Neuromyelitis optica spectrum disorder (NMOSD) is an autoimmune, inflammatory disorder of the CNS affecting both adults and children.  About 4% of NMOSD cases are seen in the pediatric population, disease onset between 10-12 years, with female predominance 3:1. The choice of disease modifying treatments for pediatric NMOSD is limited. Satralizumab is approved for NMOSD for ages 12 years and older. We report a pediatric case successfully treated with rituximab later transitioned to s.c. tocilizumab, which is FDA approved for juvenile arthritis age >=2.  
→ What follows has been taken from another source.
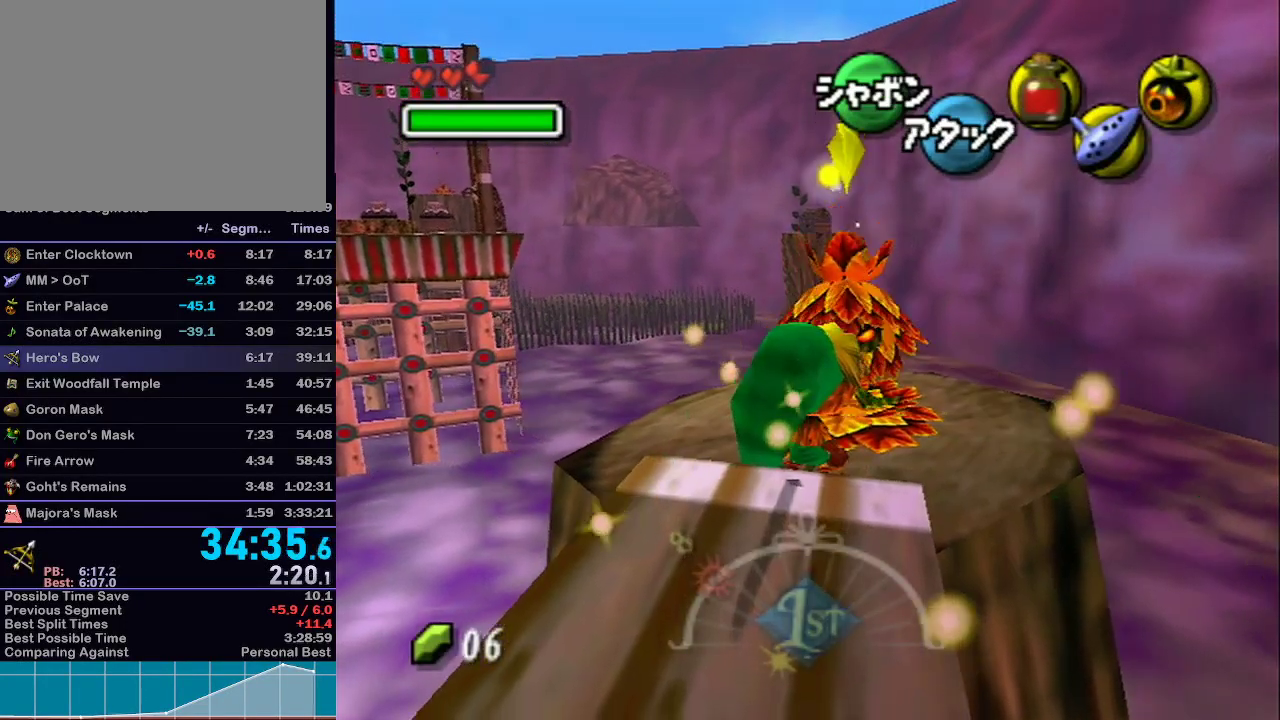
{"buttons": ["A"], "left_stick": "up-right", "right_stick": "center", "events": [[117, "left_stick", "up"], [367, "left_stick", "up-right"], [483, "A", "down"]]}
A 6-year-old male of Hispanic decent presented with ptosis, diplopia, and left leg weakness.  MRI brain showed T2 signal abnormality in the upper pons, midbrain, and right middle cerebellar peduncle with subtle contrast enhancement.  Treatment IV methylprednisolone 30mg/kg; discharged on a 3-week prednisone taper. About 7 weeks later, he presented with left CN IV palsy.  MRI showed progressive expansile T2/FLAIR hyperintensity within bilateral inferior colliculi, bilateral cerebral peduncles, pons, midbrain, with contrast enhancement.  He was again treated with IV methylprednisolone and IVIG.  Prior to treatment, testing for anti-AQP4 antibodies resulted positive and anti-MOG was negative.  He was started on rituximab 375 mg/m2 two weeks apart and then Q 6 months. He was stable on this regimen.  However, 14 months after the initiation of rituximab, his IgG and IgM started to trend low.  About 3.5 years later, his IgG levels were 50% of the lower limit of normal range.  No protracted infections, including COVID.  Due to his low IgG levels, he was transitioned to s.c tocilizumab 62mg subcutaneously (12mg/kg) every 14 days.  The patient remains stable on tocilizumab.

This case highlights the effectiveness and safety of two DMTs for NMOSD in children < 12 years of age. Given the need for immunizations in children, s.c. tocilizumab may be a more suitable choice in this age group.